‘Hidden Quarry’ committee delayed as Highway 7 road work prep drags on
Operations not expected to begin until next year
GUELPH/ERAMOSA – James Dick Construction is waiting for Highway 7 to be ready for turning lane work before scheduling the first meeting of a “Hidden Quarry” community liaison committee.
The committee is a requirement, among others, of a 2020 Ontario Land Tribunal decision to allow the quarry.
Anyone living within 500 metres of the site – located at the northeast corner of Highway 7 and 6th Line, southeast of Rockwood in Guelph/Eramosa – can join the committee, which will have two James Dick representatives. Anyone can attend the meetings.
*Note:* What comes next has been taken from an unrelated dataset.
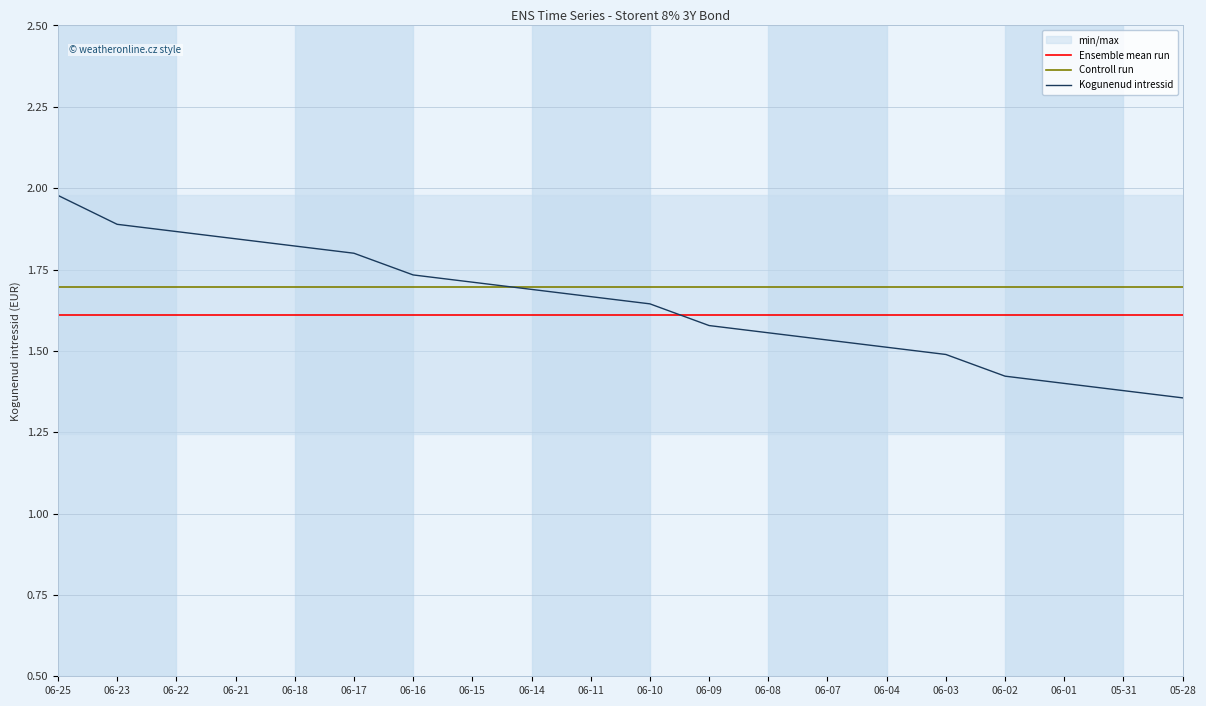

What is the maximum value for Ensemble mean run?

1.6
James Dick vice president Greg Sweetnam previously said the first meeting would be held this spring.
But that timeline is nearly gone as the company waits for utility relocations and prep work to be done to ready Highway 7, between Fifth Line Milton and 6th Line of Guelph/Eramosa, for turning lanes.
“The intersection work is the first step to getting that quarry running … we haven’t put a shovel in the ground of that pit yet,” Sweetnam told the Advertiser.
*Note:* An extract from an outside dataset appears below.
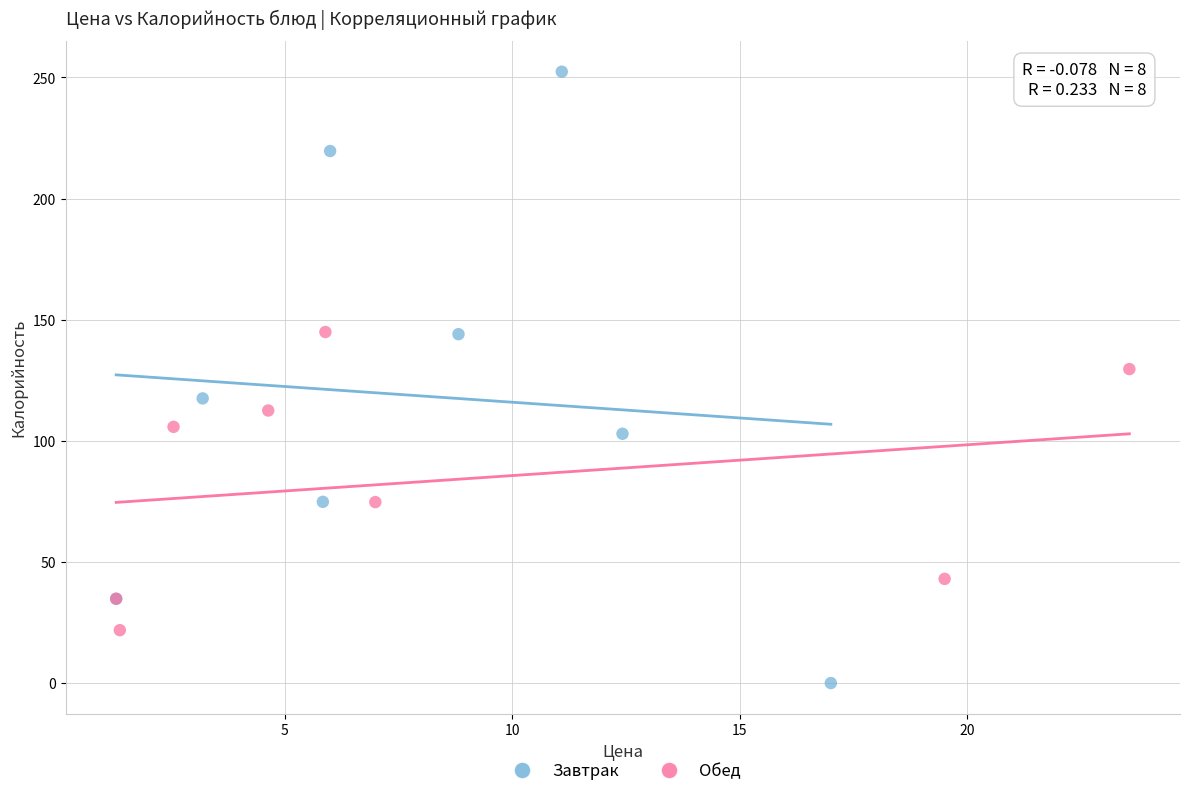

Which series has the widest spread of Y values?

Завтрак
Sweetnam said after the company got permission to move forward with the quarry, it took the province years to approve the lanes.
The province issued a licence to extract 700,000 tonnes of aggregate yearly from the 60-acre open-pit mine in 2025.
Gas, hydro and telecommunications lines are being moved and trees are being cleared for grading the shoulders of Highway 7.
“Once we have the details and the timing of when the road job is going to be, that’s when we’ll call the first committee meeting,” Sweetnam said.
“We’re hoping that the turn lanes are in before the end of the year,” he said, adding the work could be delayed until spring of 2027 if service relocations take too long.
For now, Sweetnam said the company has “nothing to tell anybody.”
The first meeting is likely to be virtual, and about the haul road.
Operations are expected to begin next year, with an eventual second committee meeting, likely to be in person, at the quarry, Sweetnam said, “so people can see it with their own eyes; they don’t have to imagine things.”